• TEKST DO PRZECZYTANIA:

Supernova była kolejną obietnicą udanego planszowego przedstawienia ducha genialnego Master of Orion. Mimo, iż ze zrozumiałych względów prostsza i krótsza miała oferować możliwość poprowadzenia swojej rasy przez zimny bezmiar kosmosu ku nowej, lepszej przyszłości, zostawiając za sobą zgliszcza wypalonego wybuchem słońca układu. Rozwój technologiczny, szybkie tempo gry, walki, a do tego krótki czas rozgrywki. A to wszystko ubrane w gustowną oprawę Mike’a Doyla. I tylko jeden fakt nie pasował do tego obrazku ze snu maniaka kosmicznych strategii turowych. Debiutujący autorzy. Niestety fakt ten okazał się być najbardziej istotny. Ale po kolei.
Do Valley Games zawitaliśmy dopiero w sobotę i od razu zachwyciliśmy się rewelacyjną organizacją stoiska. Sympatyczna obsługa, interesujące gry, możliwość zapisania się do kolejki oczekujących na tytuł wywarły na nas bardzo dobre wrażenie. Co więcej – czekając na prezentację Supernova nie marnowaliśmy czasu, ale spróbowaliśmy Titan (o którym Jax smęcił od czwartku :) ) i malutki i śmieszny przerywnik Beep-Beep (obie gry powinniśmy wkrótce opisać na GF). W końcu doczekaliśmy się i przyszła kolej na bezlitosną walkę o przetrwanie w kosmosie.

• WIERSZE DANYCH:

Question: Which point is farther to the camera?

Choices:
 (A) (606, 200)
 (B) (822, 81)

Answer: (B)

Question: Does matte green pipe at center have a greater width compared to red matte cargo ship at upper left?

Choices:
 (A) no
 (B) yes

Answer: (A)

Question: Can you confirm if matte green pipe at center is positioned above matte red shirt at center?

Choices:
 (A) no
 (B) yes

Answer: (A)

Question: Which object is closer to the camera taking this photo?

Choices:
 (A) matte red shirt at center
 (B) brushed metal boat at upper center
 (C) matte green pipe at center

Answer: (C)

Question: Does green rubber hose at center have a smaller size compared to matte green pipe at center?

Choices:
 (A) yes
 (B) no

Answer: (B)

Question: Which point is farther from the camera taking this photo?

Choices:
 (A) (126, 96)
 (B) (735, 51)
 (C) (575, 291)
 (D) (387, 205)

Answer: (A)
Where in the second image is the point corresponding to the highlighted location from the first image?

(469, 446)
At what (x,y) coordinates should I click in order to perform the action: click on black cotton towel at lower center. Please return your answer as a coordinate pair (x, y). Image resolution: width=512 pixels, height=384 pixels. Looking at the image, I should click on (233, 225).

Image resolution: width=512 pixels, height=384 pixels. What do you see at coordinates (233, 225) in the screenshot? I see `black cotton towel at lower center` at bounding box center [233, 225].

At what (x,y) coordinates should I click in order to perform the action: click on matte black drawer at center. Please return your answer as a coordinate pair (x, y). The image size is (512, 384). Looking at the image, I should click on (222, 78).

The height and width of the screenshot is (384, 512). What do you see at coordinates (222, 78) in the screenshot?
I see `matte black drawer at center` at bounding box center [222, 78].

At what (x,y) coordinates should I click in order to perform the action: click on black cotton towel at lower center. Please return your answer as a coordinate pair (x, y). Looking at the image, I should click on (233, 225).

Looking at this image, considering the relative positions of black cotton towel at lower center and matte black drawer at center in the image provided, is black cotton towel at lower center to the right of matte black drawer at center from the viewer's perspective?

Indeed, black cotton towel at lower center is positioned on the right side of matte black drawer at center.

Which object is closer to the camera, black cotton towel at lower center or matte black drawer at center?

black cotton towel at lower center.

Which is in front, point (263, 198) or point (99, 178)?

• POLECENIE: Proszę przepisać fragment tekstu o grze Supernova od słów "Do Valley Games" aż do słów "przetrwanie w kosmosie." włącznie, zastępując "sobotę" słowem "niedzielę". Wiersze nie są potrzebne do wykonania zadania.

• PEŁNA ODPOWIEDŹ:
Do Valley Games zawitaliśmy dopiero w niedzielę i od razu zachwyciliśmy się rewelacyjną organizacją stoiska. Sympatyczna obsługa, interesujące gry, możliwość zapisania się do kolejki oczekujących na tytuł wywarły na nas bardzo dobre wrażenie. Co więcej – czekając na prezentację Supernova nie marnowaliśmy czasu, ale spróbowaliśmy Titan (o którym Jax smęcił od czwartku :) ) i malutki i śmieszny przerywnik Beep-Beep (obie gry powinniśmy wkrótce opisać na GF). W końcu doczekaliśmy się i przyszła kolej na bezlitosną walkę o przetrwanie w kosmosie.